Retype every record exactly. Skip the images.

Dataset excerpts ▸

-- Opening Marker --

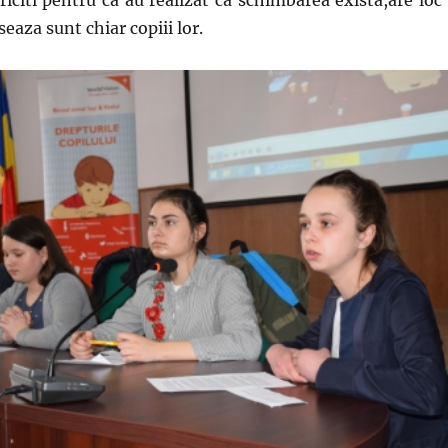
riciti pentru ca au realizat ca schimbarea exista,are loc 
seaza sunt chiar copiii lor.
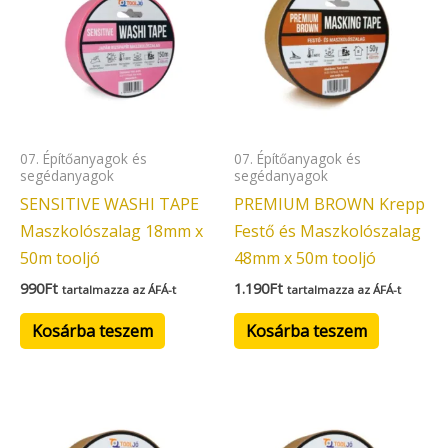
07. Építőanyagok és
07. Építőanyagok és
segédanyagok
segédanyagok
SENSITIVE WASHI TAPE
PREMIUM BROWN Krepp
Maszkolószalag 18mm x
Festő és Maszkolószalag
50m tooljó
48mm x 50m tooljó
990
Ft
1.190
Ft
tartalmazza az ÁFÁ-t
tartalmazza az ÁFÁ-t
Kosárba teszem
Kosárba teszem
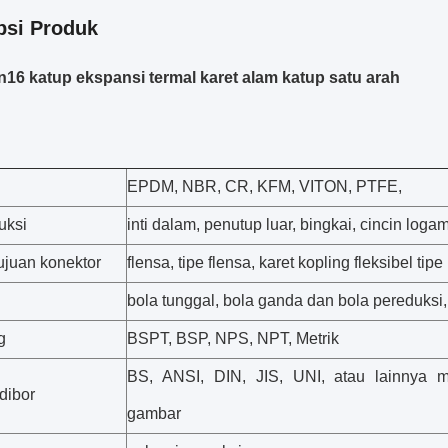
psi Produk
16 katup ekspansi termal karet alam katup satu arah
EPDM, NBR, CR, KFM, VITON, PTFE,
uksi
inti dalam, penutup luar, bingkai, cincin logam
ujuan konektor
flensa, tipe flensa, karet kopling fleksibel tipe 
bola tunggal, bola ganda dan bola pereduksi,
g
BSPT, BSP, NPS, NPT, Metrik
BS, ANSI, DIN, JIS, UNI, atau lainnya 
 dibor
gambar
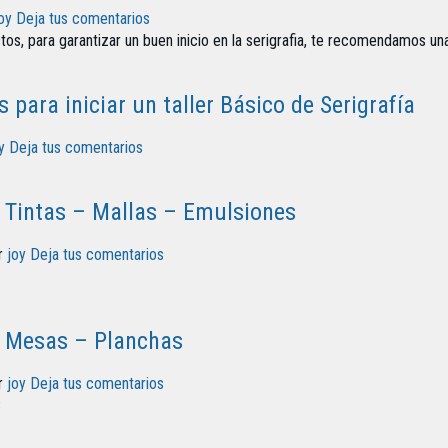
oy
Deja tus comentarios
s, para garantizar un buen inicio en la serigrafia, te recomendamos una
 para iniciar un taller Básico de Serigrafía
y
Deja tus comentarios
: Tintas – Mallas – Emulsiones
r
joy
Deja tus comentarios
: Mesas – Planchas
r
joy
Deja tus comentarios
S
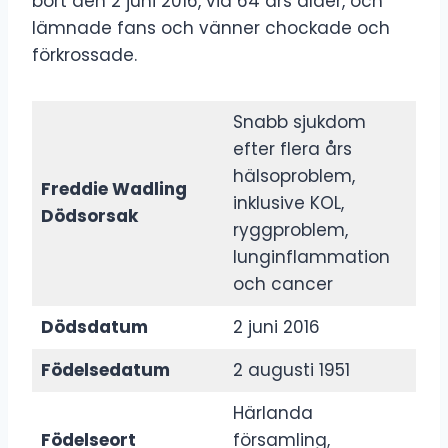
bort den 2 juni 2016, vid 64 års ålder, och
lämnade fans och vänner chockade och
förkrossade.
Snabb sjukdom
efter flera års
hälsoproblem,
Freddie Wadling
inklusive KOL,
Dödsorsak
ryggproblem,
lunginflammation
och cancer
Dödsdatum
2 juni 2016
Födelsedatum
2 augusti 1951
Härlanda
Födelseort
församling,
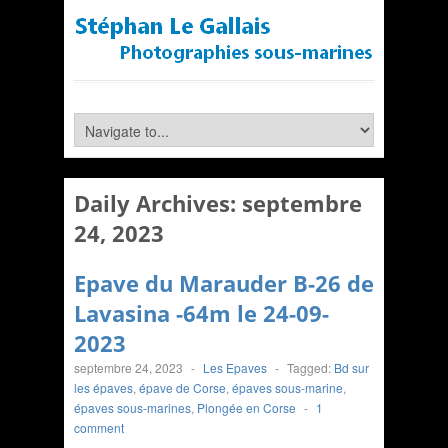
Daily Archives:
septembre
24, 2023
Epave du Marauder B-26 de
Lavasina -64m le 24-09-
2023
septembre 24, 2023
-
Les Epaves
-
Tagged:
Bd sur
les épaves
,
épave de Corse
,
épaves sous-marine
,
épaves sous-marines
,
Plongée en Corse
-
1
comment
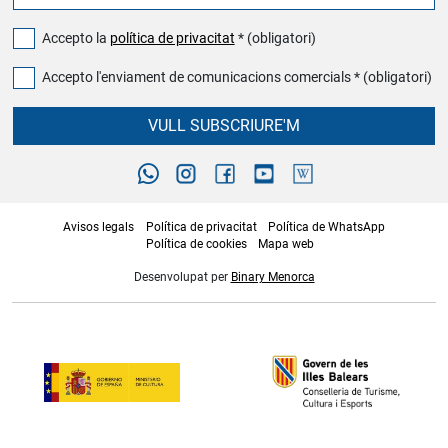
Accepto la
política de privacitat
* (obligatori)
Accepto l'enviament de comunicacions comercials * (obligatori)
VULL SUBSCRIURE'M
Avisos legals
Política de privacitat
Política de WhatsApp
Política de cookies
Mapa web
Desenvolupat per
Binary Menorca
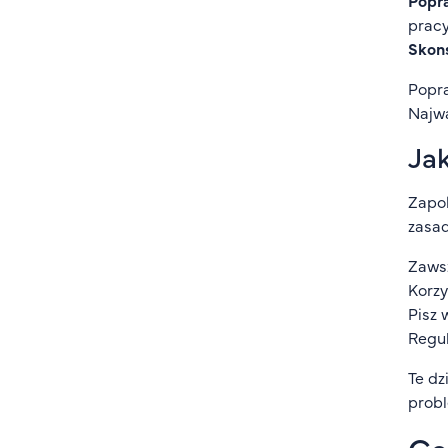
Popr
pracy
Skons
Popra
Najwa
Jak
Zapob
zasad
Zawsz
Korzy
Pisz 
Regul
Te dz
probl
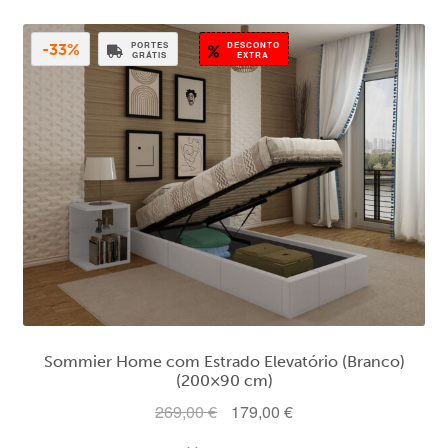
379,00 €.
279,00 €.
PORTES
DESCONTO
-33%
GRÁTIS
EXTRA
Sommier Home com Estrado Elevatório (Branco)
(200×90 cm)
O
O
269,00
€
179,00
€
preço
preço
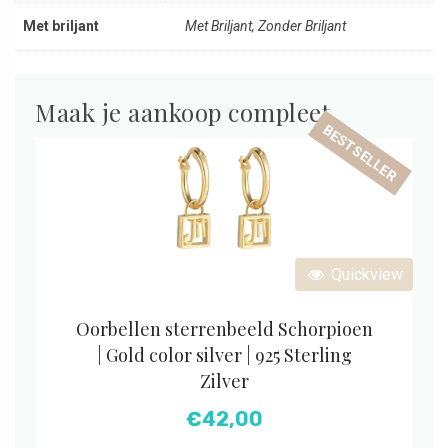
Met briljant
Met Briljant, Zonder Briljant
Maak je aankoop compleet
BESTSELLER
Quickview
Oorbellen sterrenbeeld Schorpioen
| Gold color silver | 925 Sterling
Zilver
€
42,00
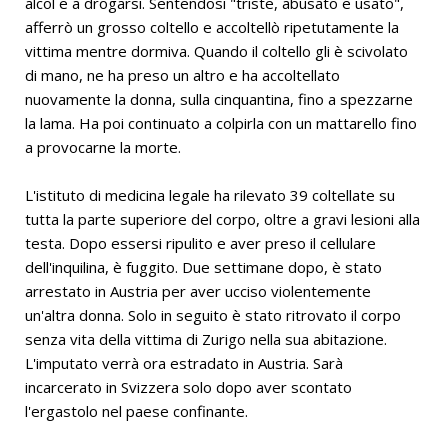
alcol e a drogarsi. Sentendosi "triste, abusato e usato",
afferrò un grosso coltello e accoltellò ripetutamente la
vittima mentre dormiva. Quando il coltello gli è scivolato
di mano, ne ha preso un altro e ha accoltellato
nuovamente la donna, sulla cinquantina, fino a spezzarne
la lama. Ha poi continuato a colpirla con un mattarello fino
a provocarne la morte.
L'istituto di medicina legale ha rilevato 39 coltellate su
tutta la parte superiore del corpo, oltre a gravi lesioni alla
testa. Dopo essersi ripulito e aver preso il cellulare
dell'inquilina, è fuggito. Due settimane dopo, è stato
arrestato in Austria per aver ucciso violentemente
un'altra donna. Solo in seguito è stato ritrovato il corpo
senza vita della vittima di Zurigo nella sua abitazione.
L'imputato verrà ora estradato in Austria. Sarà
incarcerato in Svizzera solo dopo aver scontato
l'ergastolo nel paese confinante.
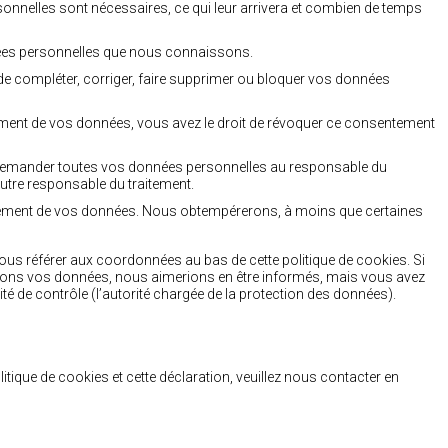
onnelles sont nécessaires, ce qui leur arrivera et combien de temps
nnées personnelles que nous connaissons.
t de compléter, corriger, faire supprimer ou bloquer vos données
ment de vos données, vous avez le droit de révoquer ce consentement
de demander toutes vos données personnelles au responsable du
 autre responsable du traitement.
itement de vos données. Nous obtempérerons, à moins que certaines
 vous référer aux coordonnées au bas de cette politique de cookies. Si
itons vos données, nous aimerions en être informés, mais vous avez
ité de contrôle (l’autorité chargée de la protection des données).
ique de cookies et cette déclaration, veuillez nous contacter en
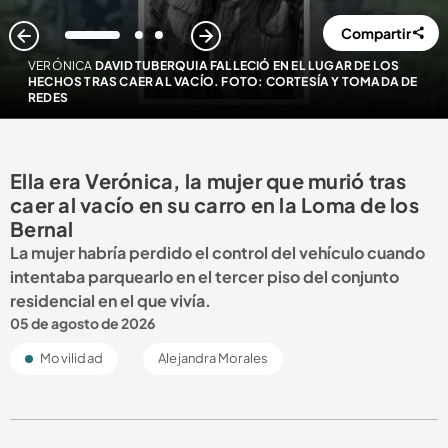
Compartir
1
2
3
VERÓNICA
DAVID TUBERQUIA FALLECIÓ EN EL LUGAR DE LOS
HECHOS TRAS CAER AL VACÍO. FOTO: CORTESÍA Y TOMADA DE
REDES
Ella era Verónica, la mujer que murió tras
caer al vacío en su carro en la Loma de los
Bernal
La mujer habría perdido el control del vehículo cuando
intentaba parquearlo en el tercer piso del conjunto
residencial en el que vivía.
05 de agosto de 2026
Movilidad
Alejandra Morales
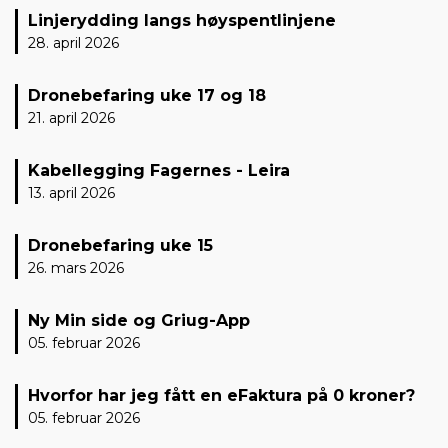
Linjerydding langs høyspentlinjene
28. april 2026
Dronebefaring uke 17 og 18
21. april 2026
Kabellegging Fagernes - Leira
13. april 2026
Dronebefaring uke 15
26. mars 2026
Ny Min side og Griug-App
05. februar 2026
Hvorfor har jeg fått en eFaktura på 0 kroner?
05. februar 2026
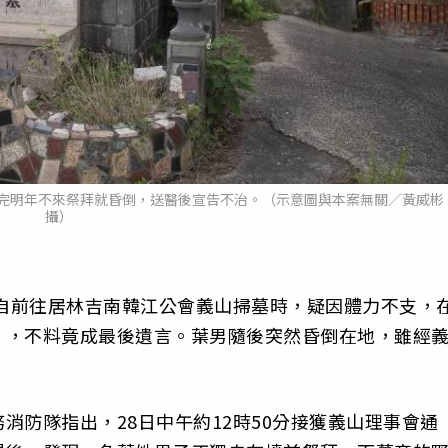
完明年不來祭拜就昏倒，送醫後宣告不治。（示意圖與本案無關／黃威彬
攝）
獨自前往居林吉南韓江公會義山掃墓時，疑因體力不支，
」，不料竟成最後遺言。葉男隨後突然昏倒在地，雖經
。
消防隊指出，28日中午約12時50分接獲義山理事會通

-- Closing Marker --

Answer for the task ▸
riciti pentru ca au realizat ca schimbarea exista,are loc 
seaza sunt chiar copiii lor.
07. Építőanyagok és
07. Építőanyagok és
segédanyagok
segédanyagok
SENSITIVE WASHI TAPE
PREMIUM BROWN Krepp
Maszkolószalag 18mm x
Festő és Maszkolószalag
50m tooljó
48mm x 50m tooljó
990
Ft
1.190
Ft
tartalmazza az ÁFÁ-t
tartalmazza az ÁFÁ-t
Kosárba teszem
Kosárba teszem
psi Produk
16 katup ekspansi termal karet alam katup satu arah
EPDM, NBR, CR, KFM, VITON, PTFE,
uksi
inti dalam, penutup luar, bingkai, cincin logam
ujuan konektor
flensa, tipe flensa, karet kopling fleksibel tipe 
bola tunggal, bola ganda dan bola pereduksi,
g
BSPT, BSP, NPS, NPT, Metrik
BS, ANSI, DIN, JIS, UNI, atau lainnya 
 dibor
gambar
oy
Deja tus comentarios
s, para garantizar un buen inicio en la serigrafia, te recomendamos una
 para iniciar un taller Básico de Serigrafía
y
Deja tus comentarios
: Tintas – Mallas – Emulsiones
r
joy
Deja tus comentarios
: Mesas – Planchas
r
joy
Deja tus comentarios
S
bort den 2 juni 2016, vid 64 års ålder, och
lämnade fans och vänner chockade och
förkrossade.
Snabb sjukdom
efter flera års
hälsoproblem,
Freddie Wadling
inklusive KOL,
Dödsorsak
ryggproblem,
lunginflammation
och cancer
Dödsdatum
2 juni 2016
Födelsedatum
2 augusti 1951
Härlanda
Födelseort
församling,
Daily Archives:
septembre
24, 2023
Epave du Marauder B-26 de
Lavasina -64m le 24-09-
2023
septembre 24, 2023
-
Les Epaves
-
Tagged:
Bd sur
les épaves
,
épave de Corse
,
épaves sous-marine
,
épaves sous-marines
,
Plongée en Corse
-
1
comment
Accepto la
política de privacitat
* (obligatori)
Accepto l'enviament de comunicacions comercials * (obligatori)
VULL SUBSCRIURE'M
Avisos legals
Política de privacitat
Política de WhatsApp
Política de cookies
Mapa web
Desenvolupat per
Binary Menorca
Popr
pracy
Skons
Popra
Najwa
Jak
Zapob
zasad
Zawsz
Korzy
Pisz 
Regul
Te dz
probl
379,00 €.
279,00 €.
PORTES
DESCONTO
-33%
GRÁTIS
EXTRA
Sommier Home com Estrado Elevatório (Branco)
(200×90 cm)
O
O
269,00
€
179,00
€
preço
preço
Met briljant
Met Briljant, Zonder Briljant
Maak je aankoop compleet
BESTSELLER
Quickview
Oorbellen sterrenbeeld Schorpioen
| Gold color silver | 925 Sterling
Zilver
€
42,00
alcol e a drogarsi. Sentendosi "triste, abusato e usato",
afferrò un grosso coltello e accoltellò ripetutamente la
vittima mentre dormiva. Quando il coltello gli è scivolato
di mano, ne ha preso un altro e ha accoltellato
nuovamente la donna, sulla cinquantina, fino a spezzarne
la lama. Ha poi continuato a colpirla con un mattarello fino
a provocarne la morte.
L'istituto di medicina legale ha rilevato 39 coltellate su
tutta la parte superiore del corpo, oltre a gravi lesioni alla
testa. Dopo essersi ripulito e aver preso il cellulare
dell'inquilina, è fuggito. Due settimane dopo, è stato
arrestato in Austria per aver ucciso violentemente
un'altra donna. Solo in seguito è stato ritrovato il corpo
senza vita della vittima di Zurigo nella sua abitazione.
L'imputato verrà ora estradato in Austria. Sarà
incarcerato in Svizzera solo dopo aver scontato
l'ergastolo nel paese confinante.
onnelles sont nécessaires, ce qui leur arrivera et combien de temps
nnées personnelles que nous connaissons.
t de compléter, corriger, faire supprimer ou bloquer vos données
ment de vos données, vous avez le droit de révoquer ce consentement
de demander toutes vos données personnelles au responsable du
 autre responsable du traitement.
itement de vos données. Nous obtempérerons, à moins que certaines
 vous référer aux coordonnées au bas de cette politique de cookies. Si
itons vos données, nous aimerions en être informés, mais vous avez
ité de contrôle (l’autorité chargée de la protection des données).
ique de cookies et cette déclaration, veuillez nous contacter en
Compartir
1
2
3
VERÓNICA
DAVID TUBERQUIA FALLECIÓ EN EL LUGAR DE LOS
HECHOS TRAS CAER AL VACÍO. FOTO: CORTESÍA Y TOMADA DE
REDES
Ella era Verónica, la mujer que murió tras
caer al vacío en su carro en la Loma de los
Bernal
La mujer habría perdido el control del vehículo cuando
intentaba parquearlo en el tercer piso del conjunto
residencial en el que vivía.
05 de agosto de 2026
Movilidad
Alejandra Morales
Linjerydding langs høyspentlinjene
28. april 2026
Dronebefaring uke 17 og 18
21. april 2026
Kabellegging Fagernes - Leira
13. april 2026
Dronebefaring uke 15
26. mars 2026
Ny Min side og Griug-App
05. februar 2026
Hvorfor har jeg fått en eFaktura på 0 kroner?
05. februar 2026
完明年不來祭拜就昏倒，送醫後宣告不治。（示意圖與本案無關／黃威彬
攝）
獨自前往居林吉南韓江公會義山掃墓時，疑因體力不支，
」，不料竟成最後遺言。葉男隨後突然昏倒在地，雖經
。
消防隊指出，28日中午約12時50分接獲義山理事會通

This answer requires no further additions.